Scientific classification
- Kingdom: Plantae
- Clade: Tracheophytes
- Clade: Angiosperms
- Clade: Eudicots
- Clade: Asterids
- Order: Lamiales
- Family: Oleaceae
- Genus: Fraxinus
- Section: Fraxinus sect. Melioides
- Species: F. caroliniana
- Binomial name: Fraxinus caroliniana Mill.

= Fraxinus caroliniana =

- Genus: Fraxinus
- Species: caroliniana
- Authority: Mill.
- Conservation status: EN

Species of ash

Fraxinus caroliniana, the pop ash, Florida ash, swamp ash, Carolina ash, or water ash, is a species of ash tree native to fhe Southeastern United States from southern Virginia to Texas. It was originally described by the botanist Philip Miller. It is a small tree about 40 ft tall. It has compound leaves, with ovate, coarsely serrated leaflets 3–6 in long and 2–3 in wide arranged oppositely. The fruit is frequently a 3-winged samara with a flat seed portion, and a bright violet color. It is the smallest of eastern North American ash species. The wood is light and fairly soft. It is typically found in coastal swamps and subtropical lowlands. Fraxinus caroliniana is dioecious, with male and female flowers produced on separate individuals.

The tree is threatened by the emerald ash borer, an invasive species of beetle.

+---+

## Required action
Copy out the entire pop ash text word for word, from its first line to its last.

Stored items:

+---+

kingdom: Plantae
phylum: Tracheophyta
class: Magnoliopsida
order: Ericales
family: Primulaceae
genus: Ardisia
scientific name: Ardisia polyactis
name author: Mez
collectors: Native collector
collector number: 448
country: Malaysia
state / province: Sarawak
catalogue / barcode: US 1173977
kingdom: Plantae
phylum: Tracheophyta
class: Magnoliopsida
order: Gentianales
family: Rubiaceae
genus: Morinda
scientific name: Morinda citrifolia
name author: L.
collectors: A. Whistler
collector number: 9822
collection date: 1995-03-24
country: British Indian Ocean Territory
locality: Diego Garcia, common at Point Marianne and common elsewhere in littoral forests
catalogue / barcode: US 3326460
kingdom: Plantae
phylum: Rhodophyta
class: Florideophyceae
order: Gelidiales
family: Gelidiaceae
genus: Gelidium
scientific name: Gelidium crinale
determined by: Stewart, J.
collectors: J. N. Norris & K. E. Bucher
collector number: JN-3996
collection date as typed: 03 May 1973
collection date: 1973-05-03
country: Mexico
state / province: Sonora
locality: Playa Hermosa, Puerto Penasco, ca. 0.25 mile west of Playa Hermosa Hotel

+---+

## Output for this task
Scientific classification
- Kingdom: Plantae
- Clade: Tracheophytes
- Clade: Angiosperms
- Clade: Eudicots
- Clade: Asterids
- Order: Lamiales
- Family: Oleaceae
- Genus: Fraxinus
- Section: Fraxinus sect. Melioides
- Species: F. caroliniana
- Binomial name: Fraxinus caroliniana Mill.

= Fraxinus caroliniana =

- Genus: Fraxinus
- Species: caroliniana
- Authority: Mill.
- Conservation status: EN

Species of ash

Fraxinus caroliniana, the pop ash, Florida ash, swamp ash, Carolina ash, or water ash, is a species of ash tree native to fhe Southeastern United States from southern Virginia to Texas. It was originally described by the botanist Philip Miller. It is a small tree about 40 ft tall. It has compound leaves, with ovate, coarsely serrated leaflets 3–6 in long and 2–3 in wide arranged oppositely. The fruit is frequently a 3-winged samara with a flat seed portion, and a bright violet color. It is the smallest of eastern North American ash species. The wood is light and fairly soft. It is typically found in coastal swamps and subtropical lowlands. Fraxinus caroliniana is dioecious, with male and female flowers produced on separate individuals.

The tree is threatened by the emerald ash borer, an invasive species of beetle.